= Excerpted data =
****
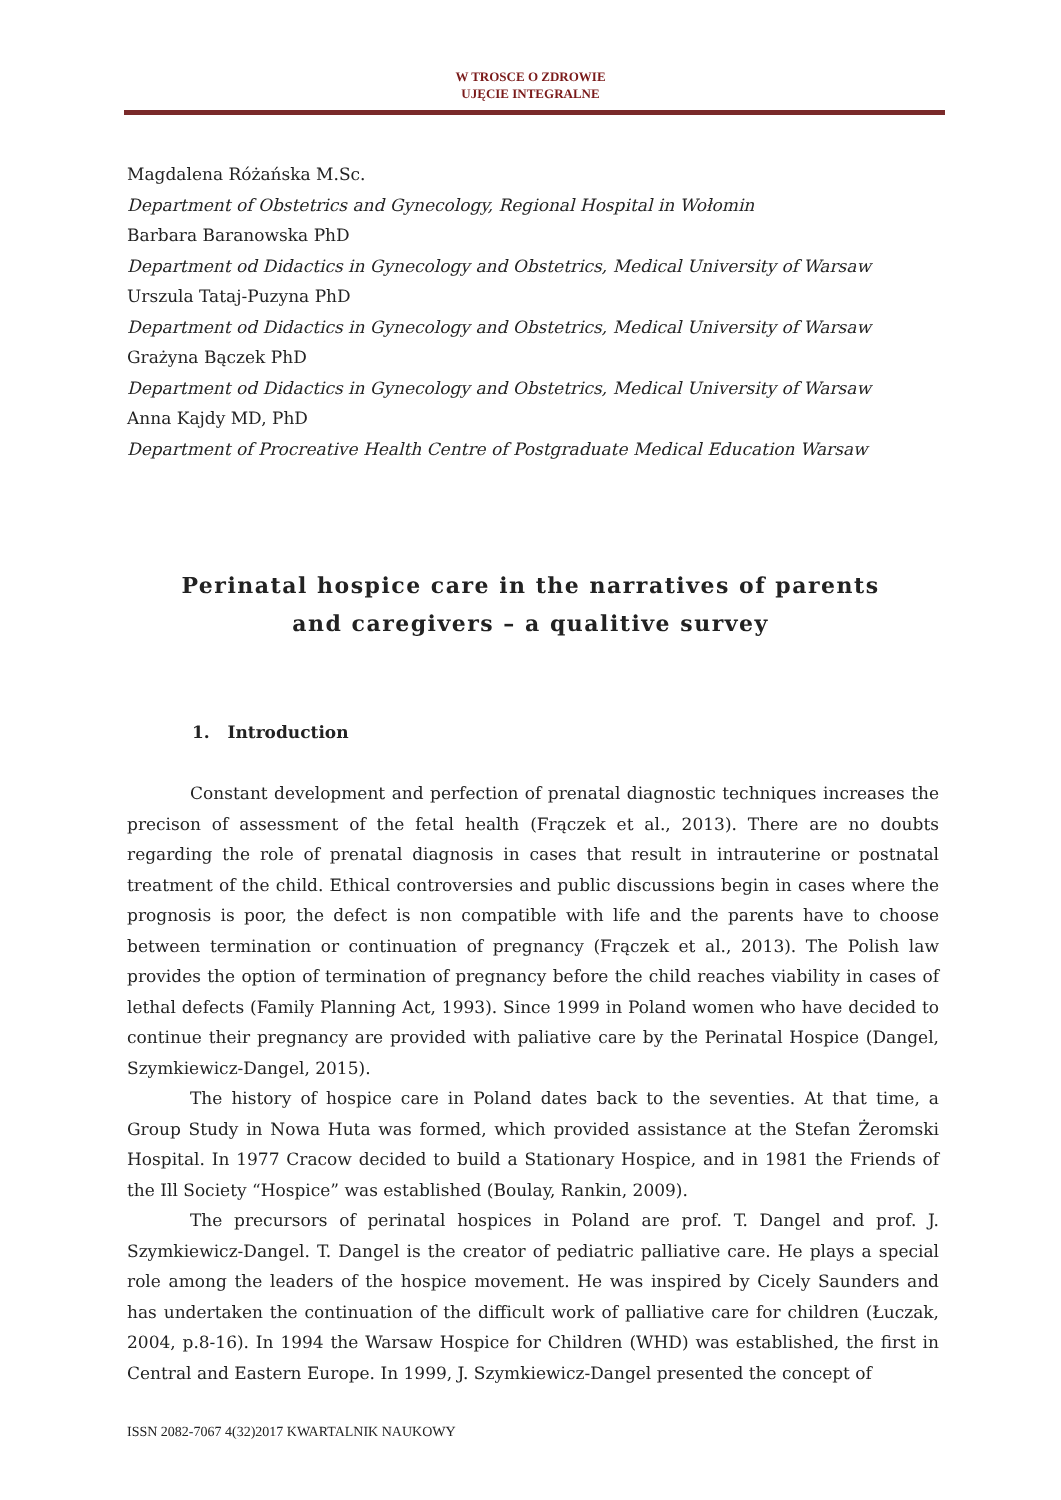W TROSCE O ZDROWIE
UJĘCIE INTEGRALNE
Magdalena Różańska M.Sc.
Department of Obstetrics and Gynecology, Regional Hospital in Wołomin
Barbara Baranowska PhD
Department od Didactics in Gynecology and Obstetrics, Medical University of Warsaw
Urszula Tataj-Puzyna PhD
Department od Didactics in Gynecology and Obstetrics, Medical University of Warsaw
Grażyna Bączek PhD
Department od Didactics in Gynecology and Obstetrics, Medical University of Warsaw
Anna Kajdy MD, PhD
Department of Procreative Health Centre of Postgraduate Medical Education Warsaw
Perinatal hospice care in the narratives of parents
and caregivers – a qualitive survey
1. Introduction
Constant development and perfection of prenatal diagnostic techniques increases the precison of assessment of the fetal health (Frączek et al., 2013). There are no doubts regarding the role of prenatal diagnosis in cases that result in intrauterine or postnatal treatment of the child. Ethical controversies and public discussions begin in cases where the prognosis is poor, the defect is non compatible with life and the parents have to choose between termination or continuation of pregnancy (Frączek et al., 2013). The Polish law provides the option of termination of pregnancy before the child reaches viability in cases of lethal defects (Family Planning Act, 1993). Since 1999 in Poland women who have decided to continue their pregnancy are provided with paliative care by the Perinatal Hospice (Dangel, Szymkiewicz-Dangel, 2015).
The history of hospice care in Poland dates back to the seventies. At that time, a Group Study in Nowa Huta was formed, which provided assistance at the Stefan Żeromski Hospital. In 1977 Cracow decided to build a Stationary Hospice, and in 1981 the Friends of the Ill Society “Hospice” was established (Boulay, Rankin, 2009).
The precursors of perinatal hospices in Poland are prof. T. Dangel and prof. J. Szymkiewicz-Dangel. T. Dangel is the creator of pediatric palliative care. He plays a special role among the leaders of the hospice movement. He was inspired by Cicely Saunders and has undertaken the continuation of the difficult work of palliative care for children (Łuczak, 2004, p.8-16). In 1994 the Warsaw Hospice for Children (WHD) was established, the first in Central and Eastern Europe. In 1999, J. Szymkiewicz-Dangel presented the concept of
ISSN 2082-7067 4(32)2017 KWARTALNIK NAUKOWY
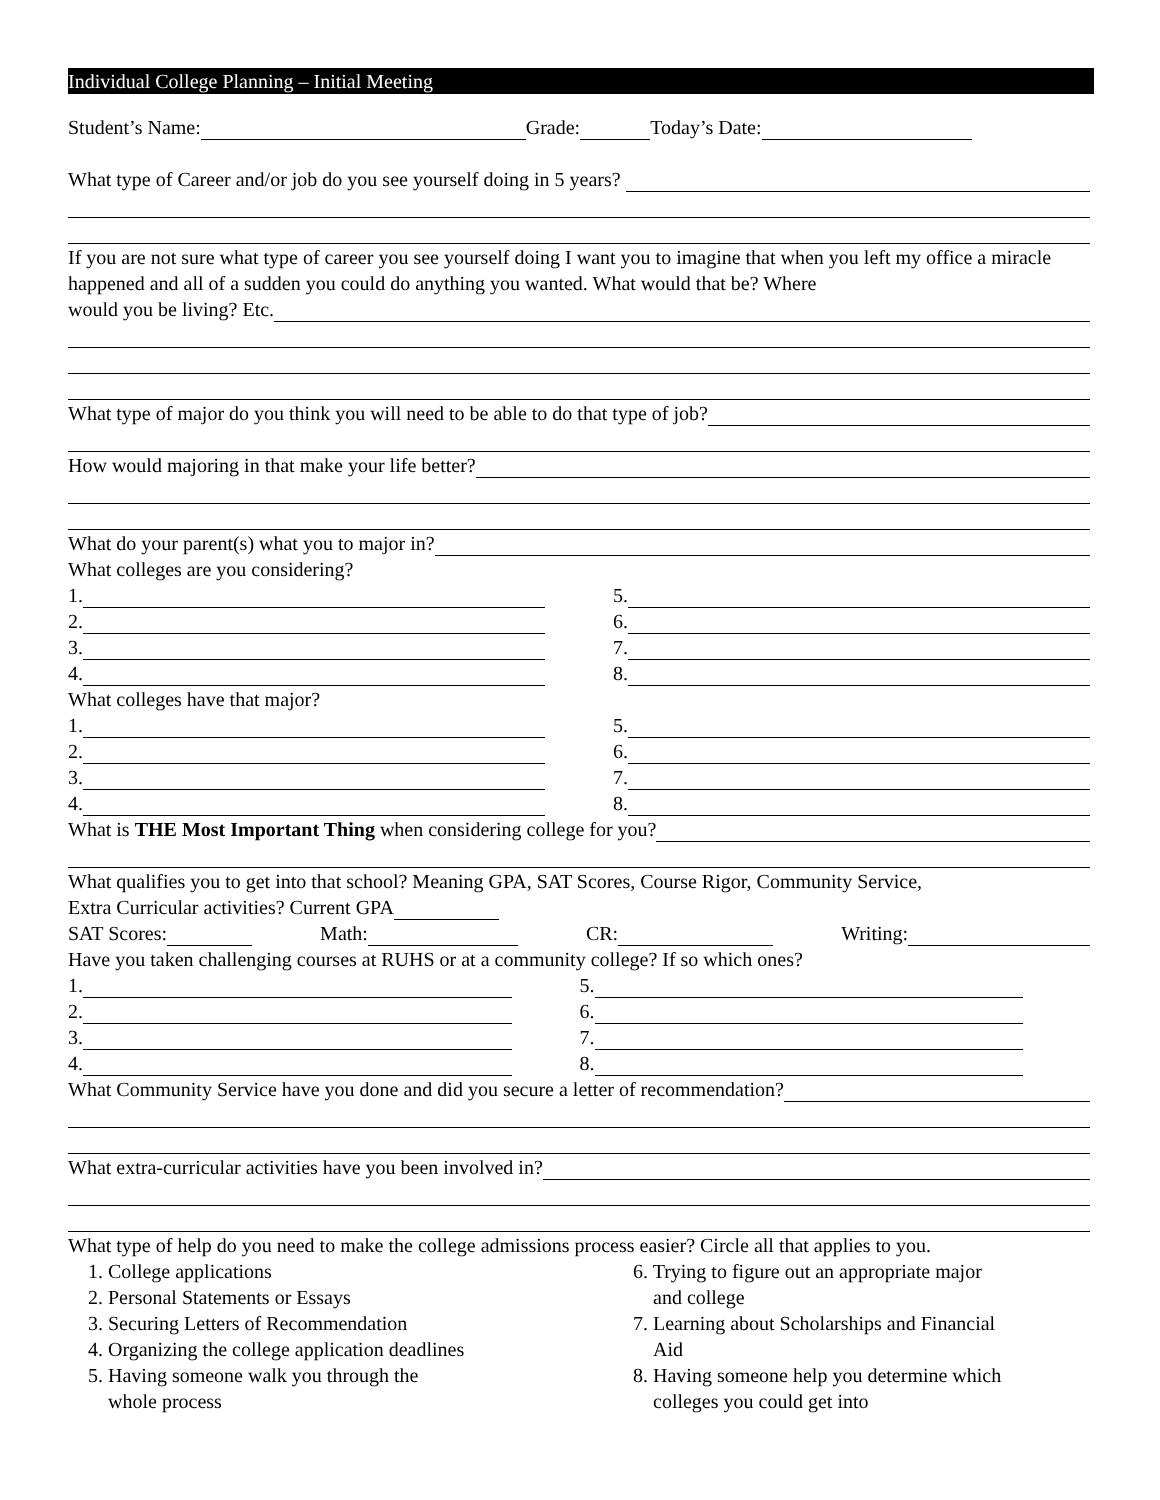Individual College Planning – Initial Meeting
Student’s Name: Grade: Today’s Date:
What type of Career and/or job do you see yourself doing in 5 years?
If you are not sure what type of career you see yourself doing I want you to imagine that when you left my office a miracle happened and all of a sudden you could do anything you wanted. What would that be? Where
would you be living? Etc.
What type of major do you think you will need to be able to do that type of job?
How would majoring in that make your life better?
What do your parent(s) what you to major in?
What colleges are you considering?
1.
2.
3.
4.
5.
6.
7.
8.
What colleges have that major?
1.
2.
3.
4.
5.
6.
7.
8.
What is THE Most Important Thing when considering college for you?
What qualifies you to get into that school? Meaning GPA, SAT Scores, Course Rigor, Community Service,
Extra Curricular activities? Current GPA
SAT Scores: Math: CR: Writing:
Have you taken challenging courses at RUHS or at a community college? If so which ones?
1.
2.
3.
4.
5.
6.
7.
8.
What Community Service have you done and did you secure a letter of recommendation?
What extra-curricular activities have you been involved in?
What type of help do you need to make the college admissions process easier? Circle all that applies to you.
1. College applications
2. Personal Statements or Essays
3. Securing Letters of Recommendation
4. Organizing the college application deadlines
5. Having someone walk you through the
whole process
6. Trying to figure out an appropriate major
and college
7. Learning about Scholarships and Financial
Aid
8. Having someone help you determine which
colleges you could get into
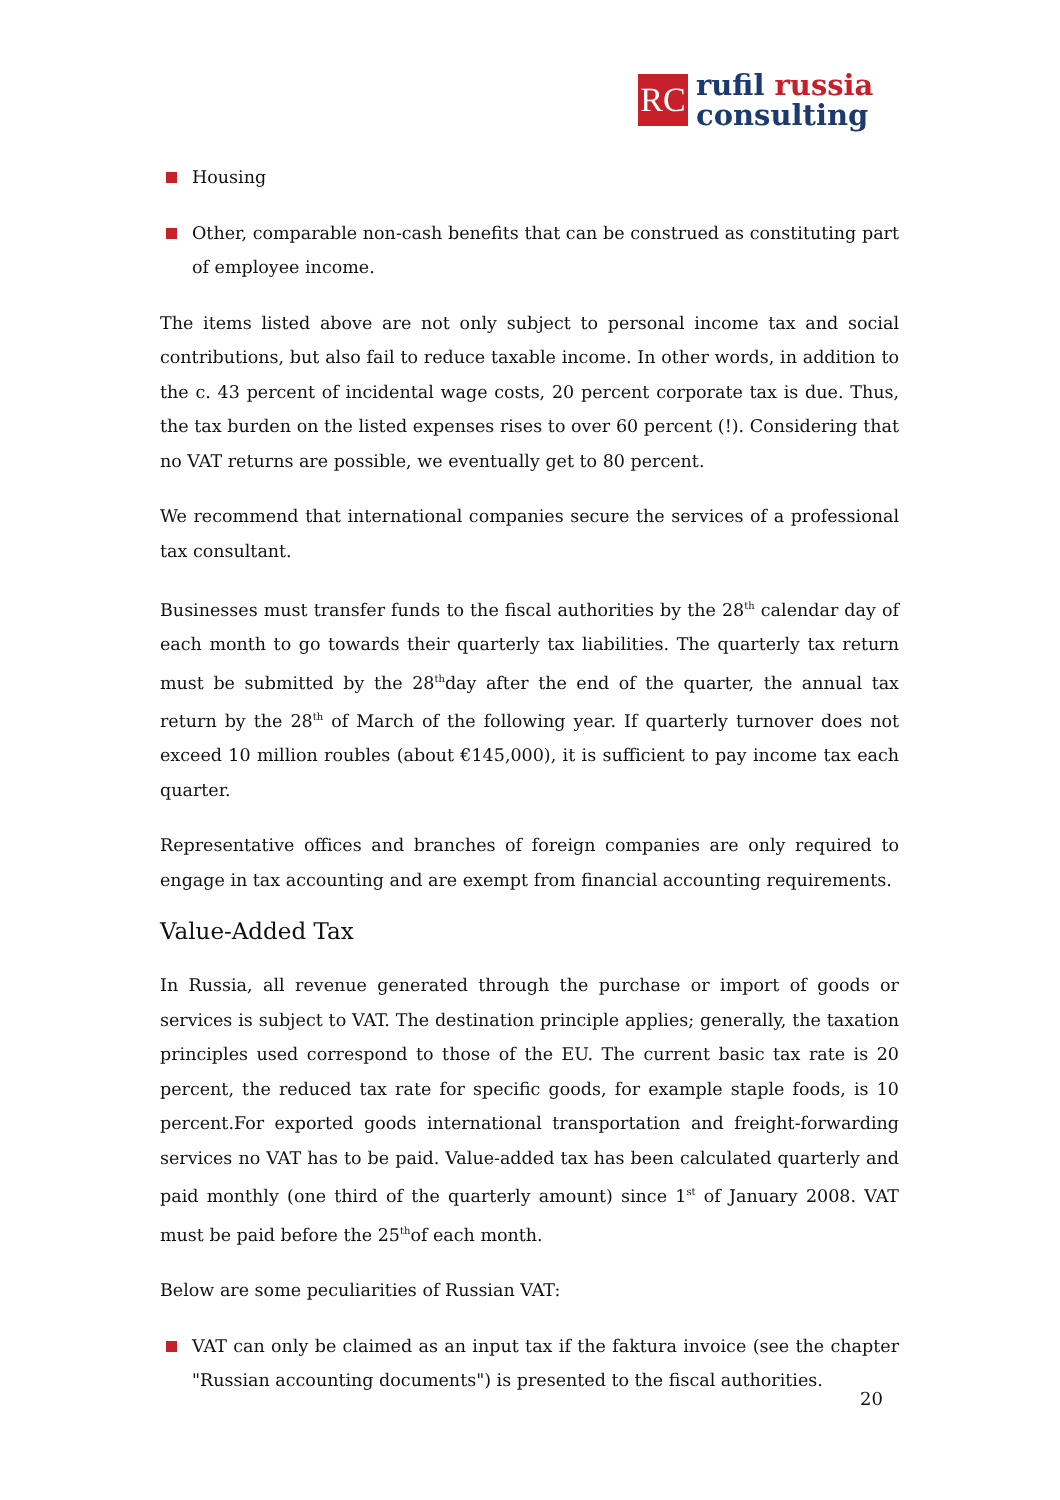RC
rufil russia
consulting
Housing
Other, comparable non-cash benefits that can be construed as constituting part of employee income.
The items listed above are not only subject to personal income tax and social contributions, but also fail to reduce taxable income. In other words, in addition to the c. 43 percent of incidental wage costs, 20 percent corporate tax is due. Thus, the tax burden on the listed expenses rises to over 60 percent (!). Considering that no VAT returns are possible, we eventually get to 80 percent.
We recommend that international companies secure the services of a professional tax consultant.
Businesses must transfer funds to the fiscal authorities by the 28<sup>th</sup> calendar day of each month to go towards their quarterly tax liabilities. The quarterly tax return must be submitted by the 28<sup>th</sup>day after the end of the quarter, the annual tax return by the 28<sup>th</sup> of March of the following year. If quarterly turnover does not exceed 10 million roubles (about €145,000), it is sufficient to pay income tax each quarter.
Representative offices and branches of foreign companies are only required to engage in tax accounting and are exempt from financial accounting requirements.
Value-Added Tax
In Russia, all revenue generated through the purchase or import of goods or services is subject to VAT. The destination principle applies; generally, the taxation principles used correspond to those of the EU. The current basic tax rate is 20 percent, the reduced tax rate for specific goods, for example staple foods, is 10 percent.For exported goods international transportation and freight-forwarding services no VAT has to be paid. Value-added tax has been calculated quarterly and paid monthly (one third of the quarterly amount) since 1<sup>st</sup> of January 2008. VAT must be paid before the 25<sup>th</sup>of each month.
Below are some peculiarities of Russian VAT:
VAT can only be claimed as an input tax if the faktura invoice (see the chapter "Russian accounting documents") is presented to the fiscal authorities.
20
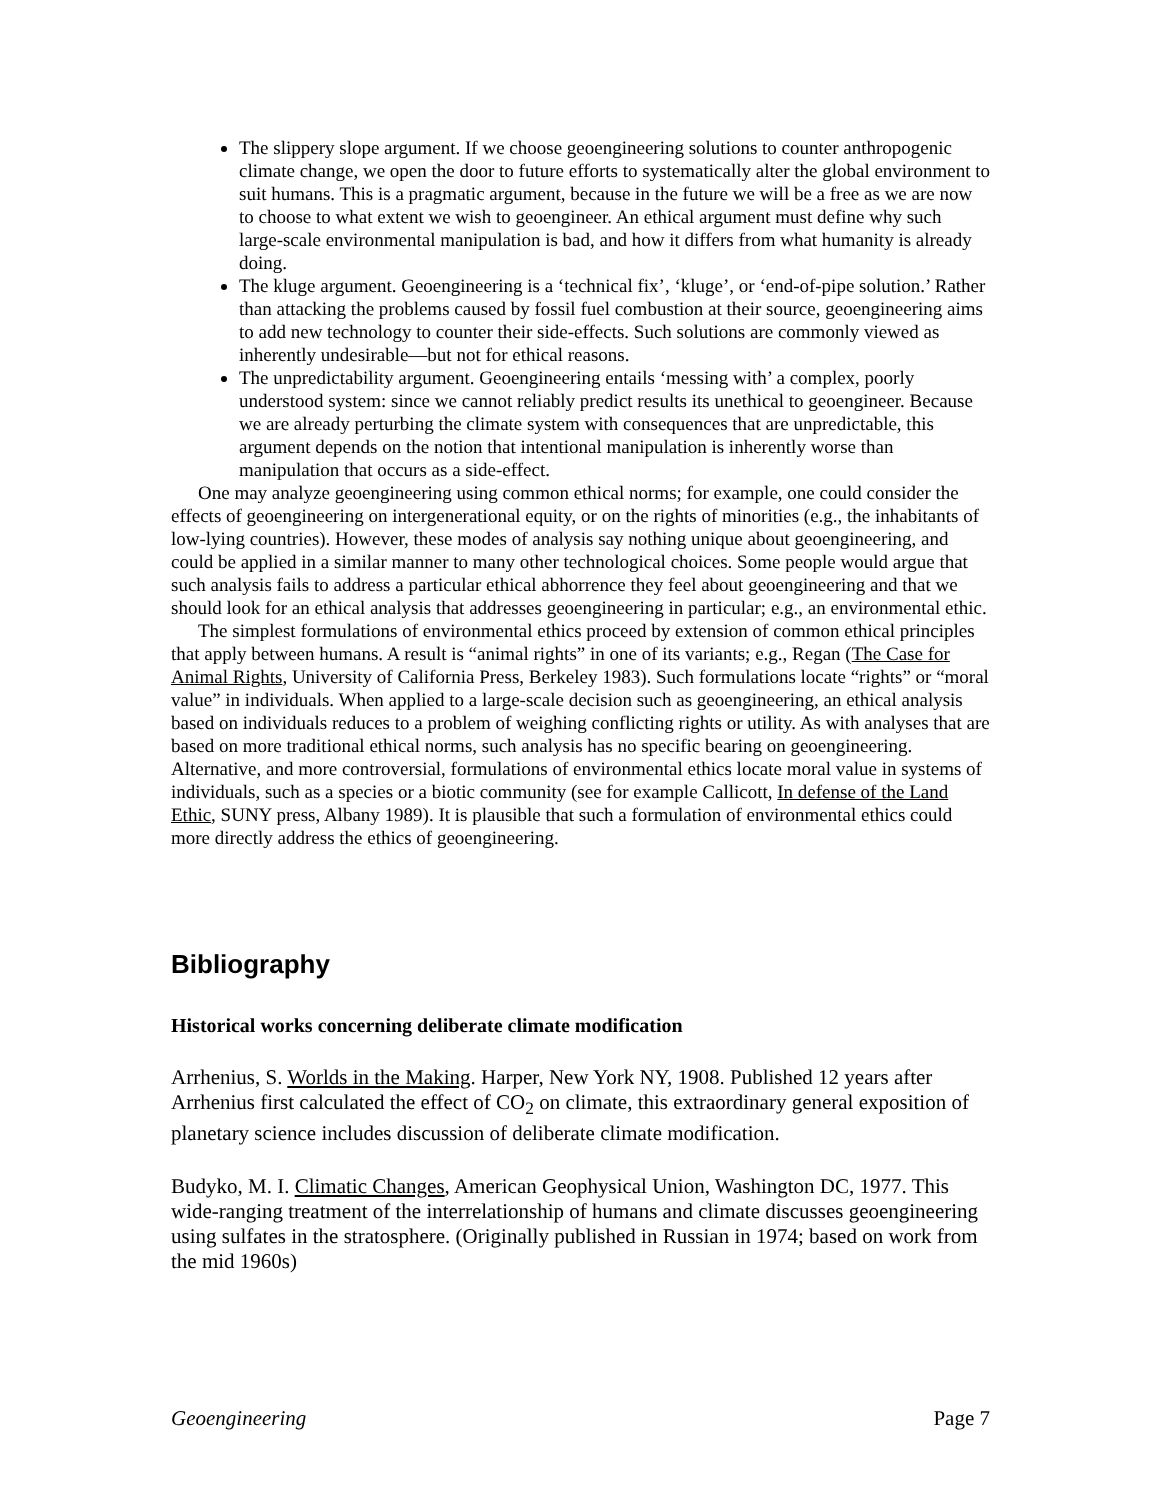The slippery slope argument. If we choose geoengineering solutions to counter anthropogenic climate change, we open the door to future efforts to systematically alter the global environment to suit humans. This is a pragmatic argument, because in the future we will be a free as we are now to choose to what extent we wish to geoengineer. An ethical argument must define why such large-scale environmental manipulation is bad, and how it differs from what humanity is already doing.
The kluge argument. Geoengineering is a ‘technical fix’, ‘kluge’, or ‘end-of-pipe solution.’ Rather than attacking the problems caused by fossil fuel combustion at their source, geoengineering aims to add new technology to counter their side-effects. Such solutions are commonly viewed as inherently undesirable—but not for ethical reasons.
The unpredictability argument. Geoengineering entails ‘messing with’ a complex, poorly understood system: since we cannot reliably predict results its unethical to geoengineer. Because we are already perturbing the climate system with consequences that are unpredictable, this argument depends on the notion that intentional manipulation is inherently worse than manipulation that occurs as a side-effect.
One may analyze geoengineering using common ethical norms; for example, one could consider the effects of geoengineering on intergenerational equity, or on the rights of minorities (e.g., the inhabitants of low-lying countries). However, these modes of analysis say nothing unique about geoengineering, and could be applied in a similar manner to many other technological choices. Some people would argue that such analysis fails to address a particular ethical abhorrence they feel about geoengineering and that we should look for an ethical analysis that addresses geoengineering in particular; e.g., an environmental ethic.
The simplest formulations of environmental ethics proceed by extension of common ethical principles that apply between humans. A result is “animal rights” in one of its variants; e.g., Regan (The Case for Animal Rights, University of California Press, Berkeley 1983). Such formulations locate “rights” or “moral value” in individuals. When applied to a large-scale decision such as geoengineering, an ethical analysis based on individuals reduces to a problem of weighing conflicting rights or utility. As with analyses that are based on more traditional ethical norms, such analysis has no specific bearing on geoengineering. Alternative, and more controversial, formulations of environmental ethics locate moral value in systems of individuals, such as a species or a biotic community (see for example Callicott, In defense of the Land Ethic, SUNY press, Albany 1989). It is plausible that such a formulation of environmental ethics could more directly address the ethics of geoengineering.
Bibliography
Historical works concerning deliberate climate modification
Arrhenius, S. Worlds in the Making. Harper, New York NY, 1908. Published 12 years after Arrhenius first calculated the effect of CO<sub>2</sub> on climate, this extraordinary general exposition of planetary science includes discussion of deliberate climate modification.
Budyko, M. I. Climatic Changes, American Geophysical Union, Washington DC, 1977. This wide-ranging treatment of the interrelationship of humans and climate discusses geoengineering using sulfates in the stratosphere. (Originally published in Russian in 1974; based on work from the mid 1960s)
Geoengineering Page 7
****
= Work order =
Show all of the lines above in which "activities" is present.

= Exercise answer =
Extra Curricular activities? Current GPA
What extra-curricular activities have you been involved in?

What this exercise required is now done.